# [Potongan Teks]
>>>

ARBITRASE DAN ALTERNATIF
PENYELESAIAN SENGKETA KONSTRUKSI
1. PENDAHULUAN
Pesatnya pembangunan di segala
bidang di Indonesia termasuk di dalamnya pembangunan di bidang infrastruktur
dalam beberapa dekade terakhir telah mendorong peningkatan arus investasi baik
yang berasal dari pihak swasta dalam negeri maupun dari luar negeri. Investasi
dalam bidang infrastruktur telah melibatkan banyak pihak dengan beragam skema
kerjasama, seperti: antara pemerintah RI dengan Pemerintah negara lain atau
dengan Swasta Nasional atau Swasta Asing; antara sesama swasta nasional atau
dengan pihak asing.
Kerja sama investasi antara para
pihak dalam bidang infrastruktur tersebut diikat melalui beragam bentuk
kesepakatan/perjanjian/kontrak kerjasama. Tentu saja setiap
kesepakatan/perjanjian/kontrak kerjasama dimaksud diharapkan dapat berjalan
dengan lancar dan tanpa adanya hambatan-hambatan dalam pelaksanaannya. Para
pihak yang terikat perjanjian berupaya melaksanakan sebaik mungkin
klausul-klausul yang disepakati dalam kesepakatan/perjanjian/kontrak kerjasama
dimaksud.
Namun dalam pelaksanaan
kesepakatan/perjanjian/kontrak kerjasama seringkali ditemukan banyak
kendala/hambatan yang pada akhirnya dapat menimbulkan perselisihan atau
ketidaksepahaman antara para pihak yang telah melakukan kesepakatan tersebut
yang ujung-ujungnya menjadi sebuah sengketa (dispute).

<<<

# [Data Latihan]
>>>

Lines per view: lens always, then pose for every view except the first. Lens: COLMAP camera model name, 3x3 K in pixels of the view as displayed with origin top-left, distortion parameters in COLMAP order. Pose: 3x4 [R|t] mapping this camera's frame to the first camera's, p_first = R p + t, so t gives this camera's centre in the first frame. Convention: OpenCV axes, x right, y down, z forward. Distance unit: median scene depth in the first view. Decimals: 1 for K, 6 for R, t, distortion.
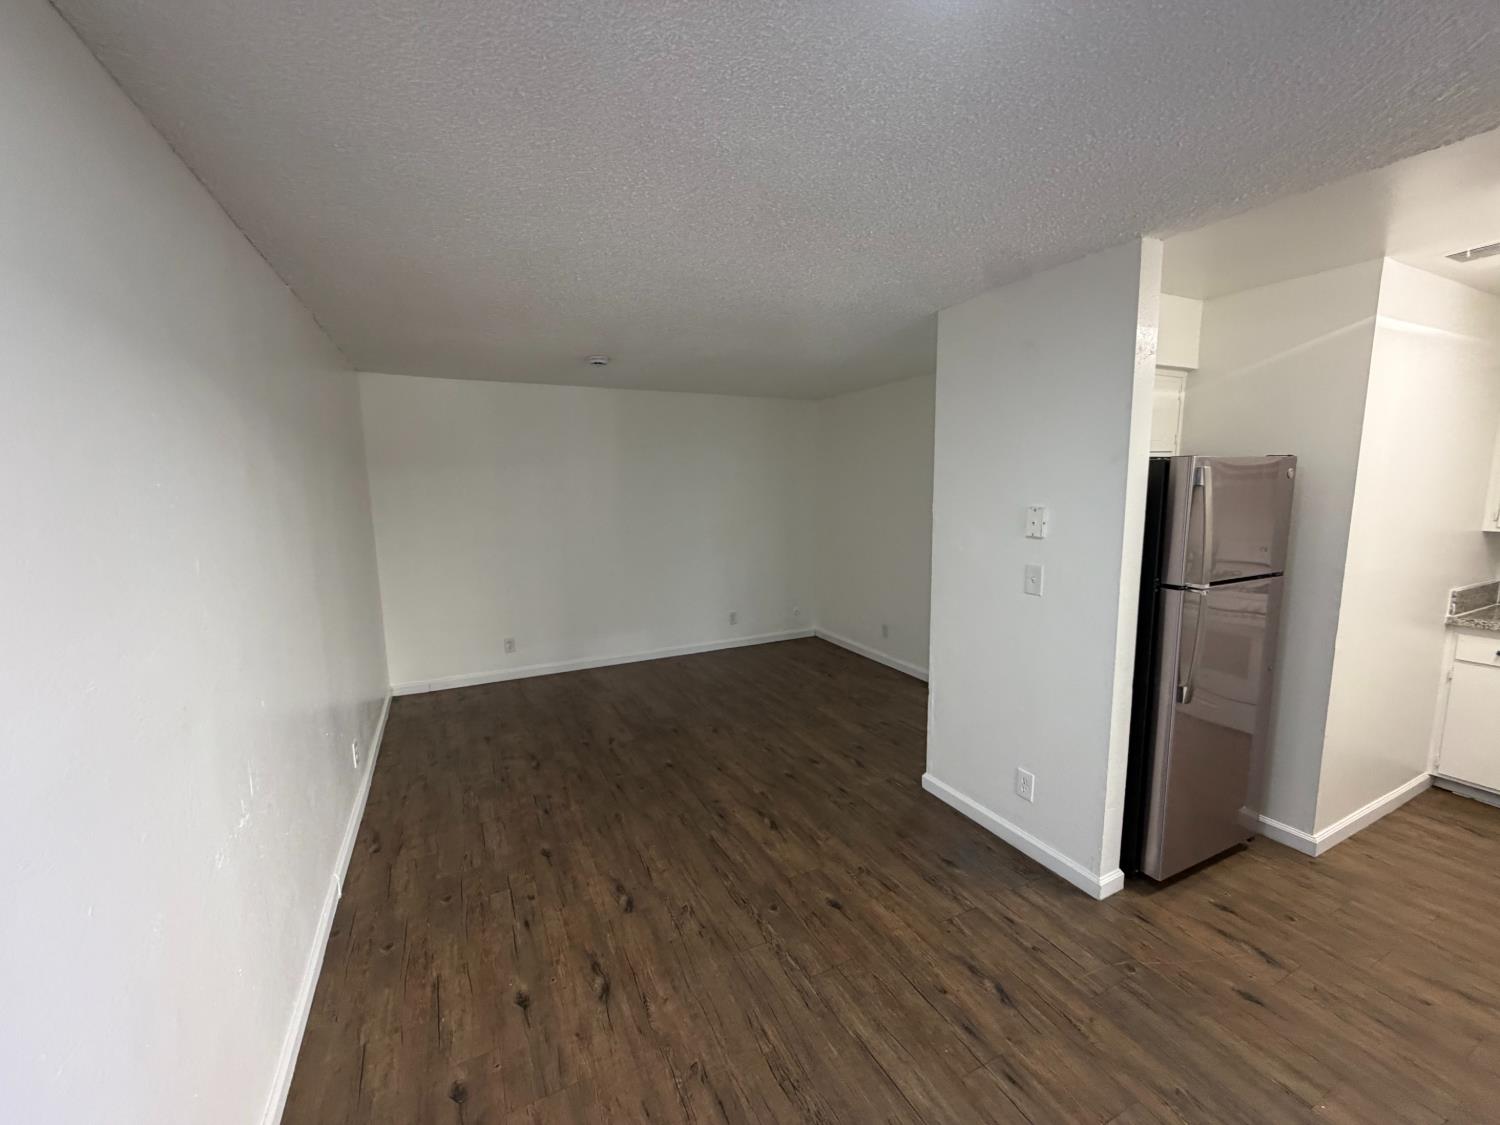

<<<

# [Ketentuan Tugas 1]
Menurut potongan teks tentang sengketa konstruksi, perselisihan atau ketidaksepahaman antara para pihak pada akhirnya menjadi apa?
# [Ketentuan Tugas 2]
Kutip dari potongan teks bagian yang dibuka dengan kata-kata "Kerja sama investasi" dan ditutup dengan "sebuah sengketa (dispute).", tanpa mengubah satu kata pun.

# [Jawaban Tertulis 1]
Menjadi sebuah sengketa (dispute).

# [Jawaban Tertulis 2]
Kerja sama investasi antara para
pihak dalam bidang infrastruktur tersebut diikat melalui beragam bentuk
kesepakatan/perjanjian/kontrak kerjasama. Tentu saja setiap
kesepakatan/perjanjian/kontrak kerjasama dimaksud diharapkan dapat berjalan
dengan lancar dan tanpa adanya hambatan-hambatan dalam pelaksanaannya. Para
pihak yang terikat perjanjian berupaya melaksanakan sebaik mungkin
klausul-klausul yang disepakati dalam kesepakatan/perjanjian/kontrak kerjasama
dimaksud.
Namun dalam pelaksanaan
kesepakatan/perjanjian/kontrak kerjasama seringkali ditemukan banyak
kendala/hambatan yang pada akhirnya dapat menimbulkan perselisihan atau
ketidaksepahaman antara para pihak yang telah melakukan kesepakatan tersebut
yang ujung-ujungnya menjadi sebuah sengketa (dispute).